- by New Deal democrat
Before today’s avalanche of data, I wanted to comment briefly on the Employment Cost Index for Q4 that was reported yesterday.
This index has the advantage of weighting for type of employment. If low wage workers gain a disproportionate number of jobs, that will tend to hold down *average* wages. But the ECI hold the weighting of low, medium, and high wage jobs constant, so that it tells us how much pay for the *same job* varies from quarter to quarter. And because it is a median vs. average measure, it isn’t skewed by disproportionate gains at the very high end.

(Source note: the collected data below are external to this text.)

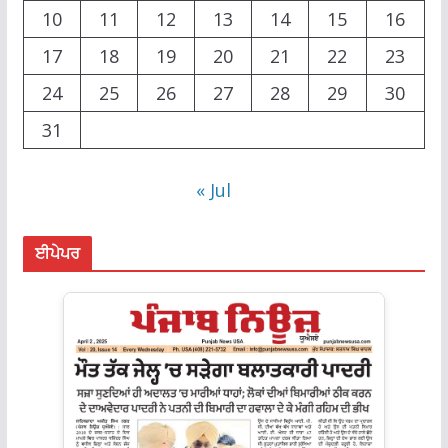
10
11
12
13
14
15
16
17
18
19
20
21
22
23
24
25
26
27
28
29
30
31
« Jul
ਈਪੇਪਰ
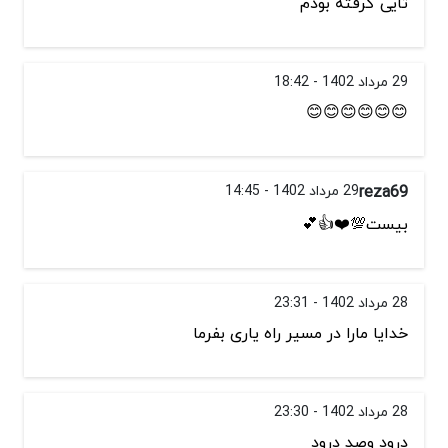
تایی گرفته بودم
29 مرداد 1402 - 18:42
😊😊😊😊😊😊
reza69
29 مرداد 1402 - 14:45
بیست💯❤️👍💕
28 مرداد 1402 - 23:31
خدایا مارا در مسیر راه یاری بفرما
28 مرداد 1402 - 23:30
درود وصد درود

The quarter over quarter change in the ECI is shown in red in the graph below, since the peak in wage growth in 2021, compared with average nonsupervisory wage growth (light blue) and average total private wage growth (dark blue):
All three show deceleration, and all three are currently between 4.0% and 4.5% growth YoY, as shown in the graph below:
Note that average hourly wages spiked during the pandemic lockdown period, when low wage service workers were very disproportionately laid off. When they were rehired in 2021, and seemingly every retail business had a “help wanted” sign on their front window or roadside sign, average hourly wages for lower income, nonsupervisory workers spiked far more than other wages. By contrast, the wage paid for *the same work* was not affected by the pandemic layoffs, but did increase sharply as the unemployment rate fell to historical lows.
This “game of reverse musical chairs,” as I have called it over the past couple of years, has pretty much come to an end, and more typical wage growth for an expansion has ensued.
Tomorrow both average wage measures will be updated for January as part of the jobs report. I anticipate further deceleration.